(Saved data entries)
◆ ◆ ◆ ◆ ◆
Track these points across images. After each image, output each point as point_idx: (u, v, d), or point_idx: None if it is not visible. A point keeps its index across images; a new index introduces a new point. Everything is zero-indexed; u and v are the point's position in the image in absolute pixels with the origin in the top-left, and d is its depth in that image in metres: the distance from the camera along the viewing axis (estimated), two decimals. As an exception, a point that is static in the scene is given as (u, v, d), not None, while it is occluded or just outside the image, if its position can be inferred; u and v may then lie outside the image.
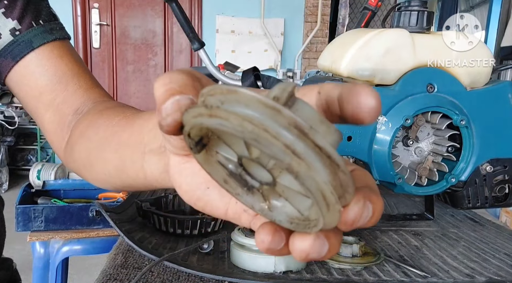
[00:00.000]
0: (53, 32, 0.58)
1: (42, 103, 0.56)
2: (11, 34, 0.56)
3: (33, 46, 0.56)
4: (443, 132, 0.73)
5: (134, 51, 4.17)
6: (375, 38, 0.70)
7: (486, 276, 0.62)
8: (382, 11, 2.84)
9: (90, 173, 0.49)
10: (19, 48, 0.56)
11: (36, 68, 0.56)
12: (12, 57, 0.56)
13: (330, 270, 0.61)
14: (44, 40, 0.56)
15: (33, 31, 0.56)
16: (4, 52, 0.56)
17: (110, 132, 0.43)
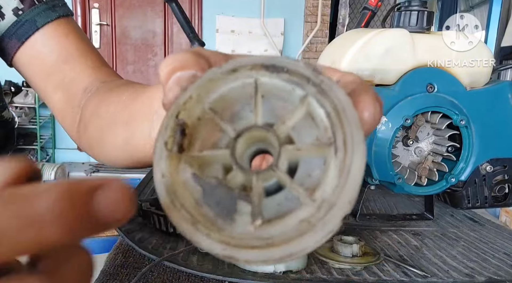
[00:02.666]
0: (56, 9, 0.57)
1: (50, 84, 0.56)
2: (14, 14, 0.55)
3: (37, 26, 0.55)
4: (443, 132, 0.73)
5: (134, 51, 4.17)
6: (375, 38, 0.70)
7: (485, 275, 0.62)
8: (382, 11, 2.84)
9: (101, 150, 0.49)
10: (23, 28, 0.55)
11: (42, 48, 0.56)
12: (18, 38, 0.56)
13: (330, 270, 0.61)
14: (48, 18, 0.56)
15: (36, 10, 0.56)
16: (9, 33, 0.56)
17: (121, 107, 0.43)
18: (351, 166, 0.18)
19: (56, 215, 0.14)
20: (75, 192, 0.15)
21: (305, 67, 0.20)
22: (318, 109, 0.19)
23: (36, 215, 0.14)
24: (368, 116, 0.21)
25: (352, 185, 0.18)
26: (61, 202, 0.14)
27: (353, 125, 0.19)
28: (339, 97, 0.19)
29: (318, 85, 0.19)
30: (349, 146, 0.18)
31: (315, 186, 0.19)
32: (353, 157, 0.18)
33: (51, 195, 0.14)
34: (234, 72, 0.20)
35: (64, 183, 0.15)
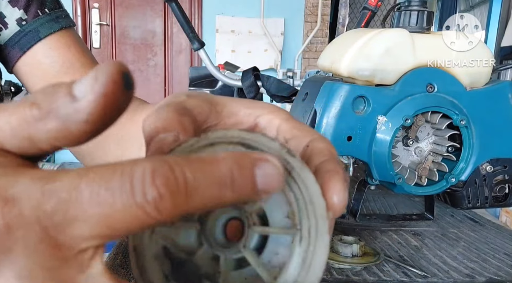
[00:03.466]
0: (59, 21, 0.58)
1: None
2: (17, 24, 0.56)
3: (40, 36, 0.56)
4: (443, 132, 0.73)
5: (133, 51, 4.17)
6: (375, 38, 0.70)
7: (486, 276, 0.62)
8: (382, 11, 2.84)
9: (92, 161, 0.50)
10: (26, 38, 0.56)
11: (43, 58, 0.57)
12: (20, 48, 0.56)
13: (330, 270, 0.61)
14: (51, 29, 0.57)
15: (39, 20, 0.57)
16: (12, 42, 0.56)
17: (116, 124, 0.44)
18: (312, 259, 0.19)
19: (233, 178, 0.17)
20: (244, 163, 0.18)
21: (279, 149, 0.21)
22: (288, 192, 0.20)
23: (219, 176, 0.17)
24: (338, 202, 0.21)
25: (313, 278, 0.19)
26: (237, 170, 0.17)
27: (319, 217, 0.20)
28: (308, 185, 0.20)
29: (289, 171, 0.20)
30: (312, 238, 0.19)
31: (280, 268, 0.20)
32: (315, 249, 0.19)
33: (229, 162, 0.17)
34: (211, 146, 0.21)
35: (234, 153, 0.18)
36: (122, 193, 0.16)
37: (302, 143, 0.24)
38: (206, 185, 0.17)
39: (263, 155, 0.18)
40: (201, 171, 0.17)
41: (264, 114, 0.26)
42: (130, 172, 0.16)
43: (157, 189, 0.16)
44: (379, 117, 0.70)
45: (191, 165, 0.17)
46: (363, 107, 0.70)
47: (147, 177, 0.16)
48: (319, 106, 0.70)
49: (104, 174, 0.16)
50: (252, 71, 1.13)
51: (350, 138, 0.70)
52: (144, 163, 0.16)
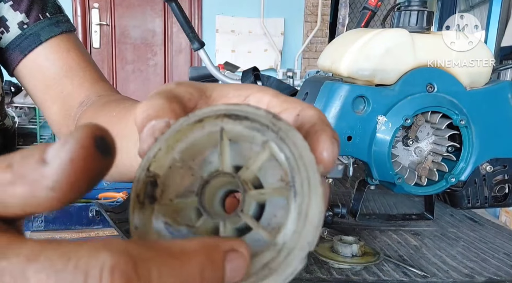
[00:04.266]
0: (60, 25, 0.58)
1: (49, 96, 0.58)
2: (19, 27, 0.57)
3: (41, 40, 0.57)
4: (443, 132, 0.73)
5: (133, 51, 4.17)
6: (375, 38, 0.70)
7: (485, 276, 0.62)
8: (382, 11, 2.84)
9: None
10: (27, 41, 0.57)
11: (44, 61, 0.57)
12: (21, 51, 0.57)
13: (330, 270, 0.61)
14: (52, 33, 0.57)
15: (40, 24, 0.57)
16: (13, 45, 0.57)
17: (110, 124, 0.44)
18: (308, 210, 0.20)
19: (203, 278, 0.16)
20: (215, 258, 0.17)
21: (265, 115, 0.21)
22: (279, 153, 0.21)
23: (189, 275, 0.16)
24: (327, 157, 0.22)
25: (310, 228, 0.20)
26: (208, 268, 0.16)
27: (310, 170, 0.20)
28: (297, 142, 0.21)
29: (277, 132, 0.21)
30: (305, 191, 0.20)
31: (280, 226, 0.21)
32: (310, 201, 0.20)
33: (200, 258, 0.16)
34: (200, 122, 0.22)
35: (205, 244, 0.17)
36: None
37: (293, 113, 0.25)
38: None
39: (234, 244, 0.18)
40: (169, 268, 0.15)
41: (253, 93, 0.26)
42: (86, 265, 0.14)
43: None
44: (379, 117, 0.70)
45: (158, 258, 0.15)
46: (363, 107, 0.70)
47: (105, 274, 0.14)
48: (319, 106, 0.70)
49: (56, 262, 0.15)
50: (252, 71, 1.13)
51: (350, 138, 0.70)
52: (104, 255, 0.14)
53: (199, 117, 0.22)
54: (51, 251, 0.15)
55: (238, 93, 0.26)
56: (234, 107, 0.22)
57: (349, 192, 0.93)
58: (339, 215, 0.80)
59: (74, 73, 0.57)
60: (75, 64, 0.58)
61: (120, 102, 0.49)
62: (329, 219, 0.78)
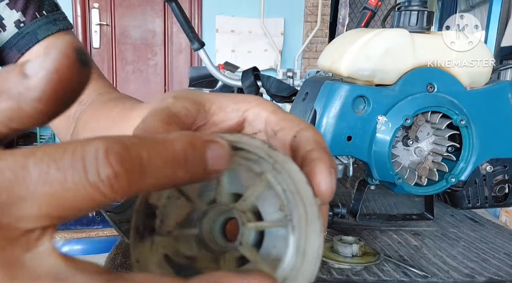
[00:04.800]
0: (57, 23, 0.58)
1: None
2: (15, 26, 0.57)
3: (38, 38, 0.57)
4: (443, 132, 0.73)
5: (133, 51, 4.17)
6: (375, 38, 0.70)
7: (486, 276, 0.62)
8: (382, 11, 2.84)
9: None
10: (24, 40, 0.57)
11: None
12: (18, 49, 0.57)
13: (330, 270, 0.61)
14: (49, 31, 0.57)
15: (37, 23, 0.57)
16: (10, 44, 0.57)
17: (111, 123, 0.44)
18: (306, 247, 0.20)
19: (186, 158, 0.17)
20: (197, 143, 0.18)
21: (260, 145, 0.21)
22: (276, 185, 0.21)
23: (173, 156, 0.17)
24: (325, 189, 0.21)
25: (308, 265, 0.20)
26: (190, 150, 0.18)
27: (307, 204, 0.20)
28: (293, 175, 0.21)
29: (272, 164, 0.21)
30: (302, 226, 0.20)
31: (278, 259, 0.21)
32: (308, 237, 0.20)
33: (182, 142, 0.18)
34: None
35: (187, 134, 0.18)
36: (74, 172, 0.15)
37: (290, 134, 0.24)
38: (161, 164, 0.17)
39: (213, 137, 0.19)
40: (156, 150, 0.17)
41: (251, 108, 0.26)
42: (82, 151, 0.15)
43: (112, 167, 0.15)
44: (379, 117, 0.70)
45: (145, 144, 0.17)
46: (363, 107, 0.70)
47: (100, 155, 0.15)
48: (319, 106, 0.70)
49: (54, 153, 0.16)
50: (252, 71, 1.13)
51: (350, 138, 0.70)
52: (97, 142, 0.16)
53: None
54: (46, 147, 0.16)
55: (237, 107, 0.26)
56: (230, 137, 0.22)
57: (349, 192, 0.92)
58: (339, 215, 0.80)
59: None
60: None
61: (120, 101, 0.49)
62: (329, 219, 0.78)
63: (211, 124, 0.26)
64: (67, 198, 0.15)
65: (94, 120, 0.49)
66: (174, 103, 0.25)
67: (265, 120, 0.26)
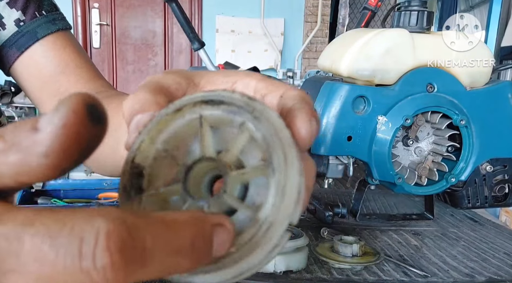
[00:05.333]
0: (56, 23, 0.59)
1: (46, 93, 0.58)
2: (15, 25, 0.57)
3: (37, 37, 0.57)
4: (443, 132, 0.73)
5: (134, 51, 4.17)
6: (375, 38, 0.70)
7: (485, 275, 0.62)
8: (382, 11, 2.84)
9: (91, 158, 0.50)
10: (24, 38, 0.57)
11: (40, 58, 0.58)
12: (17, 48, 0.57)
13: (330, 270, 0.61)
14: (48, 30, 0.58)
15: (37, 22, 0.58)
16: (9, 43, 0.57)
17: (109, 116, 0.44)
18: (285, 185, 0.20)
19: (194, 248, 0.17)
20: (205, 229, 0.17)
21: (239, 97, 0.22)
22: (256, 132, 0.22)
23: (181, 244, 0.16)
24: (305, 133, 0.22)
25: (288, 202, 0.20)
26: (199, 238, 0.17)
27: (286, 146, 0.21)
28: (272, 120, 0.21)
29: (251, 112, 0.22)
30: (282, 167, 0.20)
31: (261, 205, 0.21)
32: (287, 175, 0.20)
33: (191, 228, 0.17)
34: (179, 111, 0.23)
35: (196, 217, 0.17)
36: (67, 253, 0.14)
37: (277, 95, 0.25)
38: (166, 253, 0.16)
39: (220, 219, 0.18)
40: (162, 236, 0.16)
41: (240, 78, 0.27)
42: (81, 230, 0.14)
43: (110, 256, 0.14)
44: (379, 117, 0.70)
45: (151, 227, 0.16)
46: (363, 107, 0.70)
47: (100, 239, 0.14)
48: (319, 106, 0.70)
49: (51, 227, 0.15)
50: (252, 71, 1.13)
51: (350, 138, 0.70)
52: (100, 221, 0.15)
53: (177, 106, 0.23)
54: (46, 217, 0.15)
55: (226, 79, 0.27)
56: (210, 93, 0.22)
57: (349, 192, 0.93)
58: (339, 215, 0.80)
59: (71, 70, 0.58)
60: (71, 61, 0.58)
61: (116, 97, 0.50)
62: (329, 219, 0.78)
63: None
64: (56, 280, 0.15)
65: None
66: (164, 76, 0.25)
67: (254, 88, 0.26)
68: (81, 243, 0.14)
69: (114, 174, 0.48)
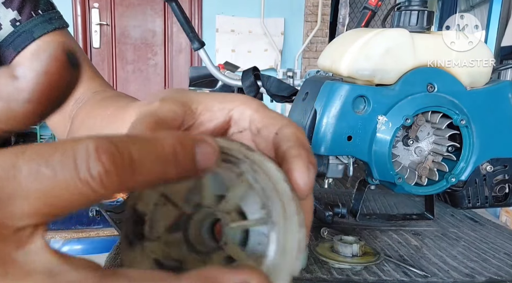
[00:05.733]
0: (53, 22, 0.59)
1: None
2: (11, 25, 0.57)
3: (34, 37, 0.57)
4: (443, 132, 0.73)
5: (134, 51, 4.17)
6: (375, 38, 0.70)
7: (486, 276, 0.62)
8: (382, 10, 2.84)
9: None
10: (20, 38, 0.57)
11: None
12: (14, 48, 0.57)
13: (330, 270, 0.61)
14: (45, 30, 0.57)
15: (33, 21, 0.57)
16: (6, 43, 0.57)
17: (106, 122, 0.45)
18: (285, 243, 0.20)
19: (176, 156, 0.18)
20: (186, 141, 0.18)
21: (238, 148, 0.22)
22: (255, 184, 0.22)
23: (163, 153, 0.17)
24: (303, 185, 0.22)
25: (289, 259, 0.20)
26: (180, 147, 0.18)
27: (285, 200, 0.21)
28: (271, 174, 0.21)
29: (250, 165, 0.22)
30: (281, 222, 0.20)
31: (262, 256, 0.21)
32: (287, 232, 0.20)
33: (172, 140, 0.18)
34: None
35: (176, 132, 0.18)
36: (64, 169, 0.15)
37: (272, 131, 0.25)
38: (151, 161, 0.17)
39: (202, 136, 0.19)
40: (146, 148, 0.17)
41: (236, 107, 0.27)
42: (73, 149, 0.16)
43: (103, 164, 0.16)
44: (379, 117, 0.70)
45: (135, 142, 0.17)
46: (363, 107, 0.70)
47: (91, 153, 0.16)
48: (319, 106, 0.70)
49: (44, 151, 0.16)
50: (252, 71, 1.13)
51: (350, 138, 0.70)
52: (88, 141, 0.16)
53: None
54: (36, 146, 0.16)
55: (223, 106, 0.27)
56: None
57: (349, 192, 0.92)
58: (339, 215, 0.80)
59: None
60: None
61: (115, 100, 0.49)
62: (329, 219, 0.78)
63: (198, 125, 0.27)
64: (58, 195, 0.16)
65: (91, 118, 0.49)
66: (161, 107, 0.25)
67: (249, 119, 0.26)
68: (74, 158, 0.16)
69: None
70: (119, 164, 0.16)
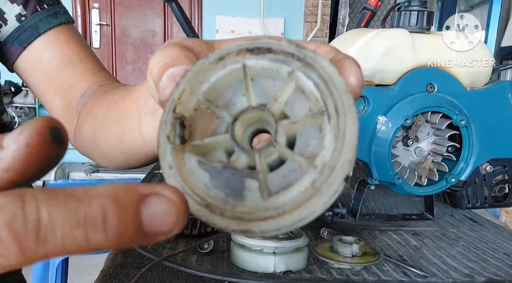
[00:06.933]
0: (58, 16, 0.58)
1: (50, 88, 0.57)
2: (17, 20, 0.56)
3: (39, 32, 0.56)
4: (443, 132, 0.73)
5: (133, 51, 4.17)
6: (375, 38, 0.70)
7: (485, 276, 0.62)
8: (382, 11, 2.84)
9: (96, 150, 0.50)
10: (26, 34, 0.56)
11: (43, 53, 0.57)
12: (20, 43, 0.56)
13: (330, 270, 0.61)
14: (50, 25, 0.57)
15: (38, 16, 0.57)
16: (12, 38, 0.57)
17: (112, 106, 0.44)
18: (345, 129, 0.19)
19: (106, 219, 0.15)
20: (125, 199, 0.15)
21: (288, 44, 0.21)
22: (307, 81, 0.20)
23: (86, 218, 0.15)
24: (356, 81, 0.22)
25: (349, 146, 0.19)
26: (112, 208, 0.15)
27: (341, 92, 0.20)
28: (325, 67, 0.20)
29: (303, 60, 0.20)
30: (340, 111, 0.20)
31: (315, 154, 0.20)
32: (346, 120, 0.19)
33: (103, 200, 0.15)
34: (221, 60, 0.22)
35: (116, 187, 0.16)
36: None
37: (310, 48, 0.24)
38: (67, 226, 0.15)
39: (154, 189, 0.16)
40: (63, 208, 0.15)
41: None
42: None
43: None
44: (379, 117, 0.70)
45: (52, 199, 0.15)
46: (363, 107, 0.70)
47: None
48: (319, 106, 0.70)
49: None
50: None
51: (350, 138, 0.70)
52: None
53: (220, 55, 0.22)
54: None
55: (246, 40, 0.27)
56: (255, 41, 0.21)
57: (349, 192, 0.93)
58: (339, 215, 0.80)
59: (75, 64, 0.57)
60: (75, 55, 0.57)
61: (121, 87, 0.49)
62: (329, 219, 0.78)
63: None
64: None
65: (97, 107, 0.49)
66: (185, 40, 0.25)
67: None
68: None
◆ ◆ ◆ ◆ ◆
> Problem description:
Output exactly the lines above, from the line with "29: (318, 85, 0.19)" to the line with "37: (302, 143, 0.24)", both included; skip the pictures.

> Exercise solution:
29: (318, 85, 0.19)
30: (349, 146, 0.18)
31: (315, 186, 0.19)
32: (353, 157, 0.18)
33: (51, 195, 0.14)
34: (234, 72, 0.20)
35: (64, 183, 0.15)
[00:03.466]
0: (59, 21, 0.58)
1: None
2: (17, 24, 0.56)
3: (40, 36, 0.56)
4: (443, 132, 0.73)
5: (133, 51, 4.17)
6: (375, 38, 0.70)
7: (486, 276, 0.62)
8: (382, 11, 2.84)
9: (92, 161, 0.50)
10: (26, 38, 0.56)
11: (43, 58, 0.57)
12: (20, 48, 0.56)
13: (330, 270, 0.61)
14: (51, 29, 0.57)
15: (39, 20, 0.57)
16: (12, 42, 0.56)
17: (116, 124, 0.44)
18: (312, 259, 0.19)
19: (233, 178, 0.17)
20: (244, 163, 0.18)
21: (279, 149, 0.21)
22: (288, 192, 0.20)
23: (219, 176, 0.17)
24: (338, 202, 0.21)
25: (313, 278, 0.19)
26: (237, 170, 0.17)
27: (319, 217, 0.20)
28: (308, 185, 0.20)
29: (289, 171, 0.20)
30: (312, 238, 0.19)
31: (280, 268, 0.20)
32: (315, 249, 0.19)
33: (229, 162, 0.17)
34: (211, 146, 0.21)
35: (234, 153, 0.18)
36: (122, 193, 0.16)
37: (302, 143, 0.24)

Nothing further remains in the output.